* [EXERCISE DESCRIPTION] Please switch every "Facebook" in the rows below to "Meta", then write out the rows again with everything else left unchanged.

Saved entries:
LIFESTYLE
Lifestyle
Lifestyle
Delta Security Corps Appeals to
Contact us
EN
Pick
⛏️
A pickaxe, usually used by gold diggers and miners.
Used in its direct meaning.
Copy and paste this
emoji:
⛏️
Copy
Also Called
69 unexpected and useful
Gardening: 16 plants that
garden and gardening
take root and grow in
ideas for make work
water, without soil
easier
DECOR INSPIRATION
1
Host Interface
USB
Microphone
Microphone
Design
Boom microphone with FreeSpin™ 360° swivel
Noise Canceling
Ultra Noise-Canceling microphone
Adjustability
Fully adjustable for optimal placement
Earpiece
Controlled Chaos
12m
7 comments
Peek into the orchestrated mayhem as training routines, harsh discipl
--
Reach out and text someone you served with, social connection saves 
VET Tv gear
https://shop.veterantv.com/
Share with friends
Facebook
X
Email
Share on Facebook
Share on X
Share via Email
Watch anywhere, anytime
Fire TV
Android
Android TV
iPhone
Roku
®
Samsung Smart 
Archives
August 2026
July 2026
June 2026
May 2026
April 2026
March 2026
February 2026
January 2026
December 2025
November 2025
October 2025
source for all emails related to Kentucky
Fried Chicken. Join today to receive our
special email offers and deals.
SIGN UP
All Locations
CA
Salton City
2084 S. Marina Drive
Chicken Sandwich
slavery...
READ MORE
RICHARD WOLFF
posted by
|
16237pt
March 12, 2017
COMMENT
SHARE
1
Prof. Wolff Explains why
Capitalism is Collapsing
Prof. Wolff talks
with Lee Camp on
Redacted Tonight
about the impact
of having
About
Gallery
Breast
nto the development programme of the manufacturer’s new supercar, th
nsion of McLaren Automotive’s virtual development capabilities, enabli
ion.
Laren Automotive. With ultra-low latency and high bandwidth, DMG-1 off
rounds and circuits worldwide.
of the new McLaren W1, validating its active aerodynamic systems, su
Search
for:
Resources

* [SOLUTION TO THIS PROBLEM]
LIFESTYLE
Lifestyle
Lifestyle
Delta Security Corps Appeals to
Contact us
EN
Pick
⛏️
A pickaxe, usually used by gold diggers and miners.
Used in its direct meaning.
Copy and paste this
emoji:
⛏️
Copy
Also Called
69 unexpected and useful
Gardening: 16 plants that
garden and gardening
take root and grow in
ideas for make work
water, without soil
easier
DECOR INSPIRATION
1
Host Interface
USB
Microphone
Microphone
Design
Boom microphone with FreeSpin™ 360° swivel
Noise Canceling
Ultra Noise-Canceling microphone
Adjustability
Fully adjustable for optimal placement
Earpiece
Controlled Chaos
12m
7 comments
Peek into the orchestrated mayhem as training routines, harsh discipl
--
Reach out and text someone you served with, social connection saves 
VET Tv gear
https://shop.veterantv.com/
Share with friends
Meta
X
Email
Share on Meta
Share on X
Share via Email
Watch anywhere, anytime
Fire TV
Android
Android TV
iPhone
Roku
®
Samsung Smart 
Archives
August 2026
July 2026
June 2026
May 2026
April 2026
March 2026
February 2026
January 2026
December 2025
November 2025
October 2025
source for all emails related to Kentucky
Fried Chicken. Join today to receive our
special email offers and deals.
SIGN UP
All Locations
CA
Salton City
2084 S. Marina Drive
Chicken Sandwich
slavery...
READ MORE
RICHARD WOLFF
posted by
|
16237pt
March 12, 2017
COMMENT
SHARE
1
Prof. Wolff Explains why
Capitalism is Collapsing
Prof. Wolff talks
with Lee Camp on
Redacted Tonight
about the impact
of having
About
Gallery
Breast
nto the development programme of the manufacturer’s new supercar, th
nsion of McLaren Automotive’s virtual development capabilities, enabli
ion.
Laren Automotive. With ultra-low latency and high bandwidth, DMG-1 off
rounds and circuits worldwide.
of the new McLaren W1, validating its active aerodynamic systems, su
Search
for:
Resources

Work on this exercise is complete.